What did I do to deserve such treatment?
Have I ever made her feel unsafe so that she couldn't wait to lock me out of the house?
I tried to be respectful of her house and treat it like it was mine in terms of taking care of it and being responsible. Have I failed somewhere?
I set boundaries to try to protect myself from being hurt even more by her, I'm told I didn't do anything wrong, but why has she taken such offense?
When I ended up in the safe house 2 days ago, she never once contacted me to communicate or even see if I'm ok, so why did she go to such an extent of changing all the doorknobs so I no longer have access? Why?
It blows my mind how someone can portray themselves as safe and an advocate and then treat a known trauma and abuse survivor as they have treated me. There seems to be no compassion whatsoever for my situation ever since I tried to set boundaries with her. I'm afraid of the harm that she will do to other people if she gets away with treating me like this.
And then there's the aspect of considering oneself a Christian...if you are a true one then how can you justify treating someone like I have been just treated??
How in the world are such actions justified?
I came back to the shelter and wailed in the office. The poor lady kept asking what was wrong. I eventually was able to tell her.

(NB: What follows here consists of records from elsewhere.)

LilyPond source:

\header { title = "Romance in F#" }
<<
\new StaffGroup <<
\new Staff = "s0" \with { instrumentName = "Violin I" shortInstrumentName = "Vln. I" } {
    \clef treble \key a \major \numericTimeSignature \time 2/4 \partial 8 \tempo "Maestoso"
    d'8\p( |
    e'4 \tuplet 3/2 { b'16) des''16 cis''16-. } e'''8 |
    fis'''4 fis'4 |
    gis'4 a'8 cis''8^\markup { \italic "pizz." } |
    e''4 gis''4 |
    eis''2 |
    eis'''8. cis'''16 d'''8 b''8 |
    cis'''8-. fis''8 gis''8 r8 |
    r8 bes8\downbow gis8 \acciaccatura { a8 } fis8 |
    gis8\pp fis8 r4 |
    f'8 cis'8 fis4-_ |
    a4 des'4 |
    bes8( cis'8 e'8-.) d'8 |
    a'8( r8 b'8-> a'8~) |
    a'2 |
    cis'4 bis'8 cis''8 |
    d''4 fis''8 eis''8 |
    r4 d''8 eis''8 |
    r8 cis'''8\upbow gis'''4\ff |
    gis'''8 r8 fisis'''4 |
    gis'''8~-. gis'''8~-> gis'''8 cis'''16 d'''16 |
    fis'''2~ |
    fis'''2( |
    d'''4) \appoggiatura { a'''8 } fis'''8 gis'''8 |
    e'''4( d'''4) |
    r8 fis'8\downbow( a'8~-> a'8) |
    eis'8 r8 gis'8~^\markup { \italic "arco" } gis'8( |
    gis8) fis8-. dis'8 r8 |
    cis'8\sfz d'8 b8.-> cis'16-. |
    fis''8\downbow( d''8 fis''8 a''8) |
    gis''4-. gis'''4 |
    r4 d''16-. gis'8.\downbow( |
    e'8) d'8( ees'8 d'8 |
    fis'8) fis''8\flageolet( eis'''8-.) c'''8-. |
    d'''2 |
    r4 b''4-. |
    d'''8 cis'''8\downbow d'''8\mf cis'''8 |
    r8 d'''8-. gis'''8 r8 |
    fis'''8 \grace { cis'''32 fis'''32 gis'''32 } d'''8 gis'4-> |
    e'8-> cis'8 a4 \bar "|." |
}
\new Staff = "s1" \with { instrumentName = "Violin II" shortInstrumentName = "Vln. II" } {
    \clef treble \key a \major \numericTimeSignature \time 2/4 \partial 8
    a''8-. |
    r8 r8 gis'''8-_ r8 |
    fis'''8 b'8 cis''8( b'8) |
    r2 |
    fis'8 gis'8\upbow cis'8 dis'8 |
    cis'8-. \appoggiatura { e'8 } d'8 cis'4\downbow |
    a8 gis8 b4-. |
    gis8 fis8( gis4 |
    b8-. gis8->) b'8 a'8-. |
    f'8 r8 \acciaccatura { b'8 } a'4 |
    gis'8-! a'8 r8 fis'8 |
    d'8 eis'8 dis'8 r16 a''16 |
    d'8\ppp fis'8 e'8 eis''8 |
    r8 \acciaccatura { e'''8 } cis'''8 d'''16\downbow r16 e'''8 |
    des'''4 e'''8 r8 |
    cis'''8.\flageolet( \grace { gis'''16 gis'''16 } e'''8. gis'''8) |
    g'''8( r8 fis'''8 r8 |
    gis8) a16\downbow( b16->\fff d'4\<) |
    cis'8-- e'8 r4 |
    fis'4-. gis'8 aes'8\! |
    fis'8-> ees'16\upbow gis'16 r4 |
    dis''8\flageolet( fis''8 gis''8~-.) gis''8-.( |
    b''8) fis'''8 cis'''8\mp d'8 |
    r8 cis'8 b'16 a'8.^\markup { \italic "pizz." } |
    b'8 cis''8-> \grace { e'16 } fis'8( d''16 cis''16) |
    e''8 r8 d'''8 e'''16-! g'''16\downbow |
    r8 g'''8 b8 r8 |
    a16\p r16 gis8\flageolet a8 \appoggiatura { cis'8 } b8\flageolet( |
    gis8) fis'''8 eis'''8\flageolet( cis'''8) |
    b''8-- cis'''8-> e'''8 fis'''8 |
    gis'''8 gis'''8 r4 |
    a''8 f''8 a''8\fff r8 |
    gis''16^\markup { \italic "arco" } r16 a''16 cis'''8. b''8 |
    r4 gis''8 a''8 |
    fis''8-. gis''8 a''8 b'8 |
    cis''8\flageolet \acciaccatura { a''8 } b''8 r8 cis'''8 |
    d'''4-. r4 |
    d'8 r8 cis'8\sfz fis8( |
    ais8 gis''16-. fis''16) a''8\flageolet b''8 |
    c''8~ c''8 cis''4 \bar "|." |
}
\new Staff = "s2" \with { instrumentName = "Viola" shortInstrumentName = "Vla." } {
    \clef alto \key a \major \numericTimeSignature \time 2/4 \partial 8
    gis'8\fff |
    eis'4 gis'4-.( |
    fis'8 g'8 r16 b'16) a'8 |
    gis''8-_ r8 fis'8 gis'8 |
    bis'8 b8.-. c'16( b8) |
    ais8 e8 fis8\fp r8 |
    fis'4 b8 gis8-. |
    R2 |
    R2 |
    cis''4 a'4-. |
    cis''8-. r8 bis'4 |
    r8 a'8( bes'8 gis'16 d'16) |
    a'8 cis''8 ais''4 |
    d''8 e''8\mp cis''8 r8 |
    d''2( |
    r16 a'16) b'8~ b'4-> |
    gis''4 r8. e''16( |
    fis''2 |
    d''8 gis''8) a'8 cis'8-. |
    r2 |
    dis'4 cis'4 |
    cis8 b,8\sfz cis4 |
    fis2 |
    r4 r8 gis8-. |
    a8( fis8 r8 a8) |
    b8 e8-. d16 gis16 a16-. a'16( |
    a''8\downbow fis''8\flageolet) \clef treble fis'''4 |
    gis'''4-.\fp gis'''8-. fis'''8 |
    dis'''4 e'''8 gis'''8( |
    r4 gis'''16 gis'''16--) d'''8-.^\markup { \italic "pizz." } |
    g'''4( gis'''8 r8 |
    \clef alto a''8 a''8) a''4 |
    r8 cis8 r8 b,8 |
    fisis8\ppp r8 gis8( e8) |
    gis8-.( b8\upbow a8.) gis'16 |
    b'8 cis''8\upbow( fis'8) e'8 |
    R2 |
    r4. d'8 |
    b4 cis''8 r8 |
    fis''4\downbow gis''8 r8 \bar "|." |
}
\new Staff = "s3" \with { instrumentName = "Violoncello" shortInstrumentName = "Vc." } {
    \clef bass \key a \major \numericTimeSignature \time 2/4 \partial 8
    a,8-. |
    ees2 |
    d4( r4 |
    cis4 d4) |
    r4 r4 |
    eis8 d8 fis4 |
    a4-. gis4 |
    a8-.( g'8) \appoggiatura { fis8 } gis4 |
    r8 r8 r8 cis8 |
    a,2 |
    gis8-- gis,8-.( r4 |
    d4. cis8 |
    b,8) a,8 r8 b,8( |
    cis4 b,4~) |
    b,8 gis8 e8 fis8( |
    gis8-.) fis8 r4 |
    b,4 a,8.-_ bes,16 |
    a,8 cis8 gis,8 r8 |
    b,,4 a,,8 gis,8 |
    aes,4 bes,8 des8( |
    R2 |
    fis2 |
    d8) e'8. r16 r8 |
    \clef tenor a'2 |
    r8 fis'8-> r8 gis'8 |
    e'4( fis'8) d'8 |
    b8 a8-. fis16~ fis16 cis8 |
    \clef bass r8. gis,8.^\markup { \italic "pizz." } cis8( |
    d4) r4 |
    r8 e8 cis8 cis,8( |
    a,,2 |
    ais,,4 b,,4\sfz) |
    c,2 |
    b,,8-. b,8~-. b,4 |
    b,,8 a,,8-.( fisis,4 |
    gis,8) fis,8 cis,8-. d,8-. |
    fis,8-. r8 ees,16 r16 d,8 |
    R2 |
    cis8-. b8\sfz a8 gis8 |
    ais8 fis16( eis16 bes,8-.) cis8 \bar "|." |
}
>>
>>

I told a few other friends and my police officer friend told me that what she is doing is illegal. That to be legal she should have served me an eviction notice. She had told me I need to be out by Nov. 15 and I was fully intending to do so. I just didn't know how or where to go because I can't afford anything. But I had slowly been packing some of my things in preparation. I was also told that because I had been living there for more than 30 days then I have established residency and therefore I have rights to the property to get my belongings.
I'm still in shock. I never expected it to come to this. I have tried to treat her like I would want to be treated. But this just blows my mind. I'm still angry. Rightfully angry. This person who I thought was my most supportive friend 3 months ago now literally has become my enemy and the only reason I can think is because I tried to set reasonable boundaries to protect myself since I was beginning to see that she is unable to keep from lashing out at me and I can't handle that.
I've been told I don't deserve this.
I've been told that I could sue her for damages because if my food goes bad its money wasted and at this point I can't afford to waste anything. Plus if people purchase any of the physical products that I have up for sale I can't even access the product to ship it.
At this point I don't know what I will do. I think first I need to find a place to store my belongings because I don't want to go back any more than I have to after such a betrayal from someone I thought a few months ago was my friend. I'm also thinking of seeing if I can apply for a part time job somewhere. (Edited to add: I did apply at a local grocery store this morning)
Other than that, I guess I'll share more when more happens....just keep me in your thoughts as I try to navigate this mess legally and as respectfully as I can. I gave her plenty of grace and space but this last thing has gone too far...it feels revengeful. Like I'm being kicked when I'm already down. I feel like I'm still in shock this morning.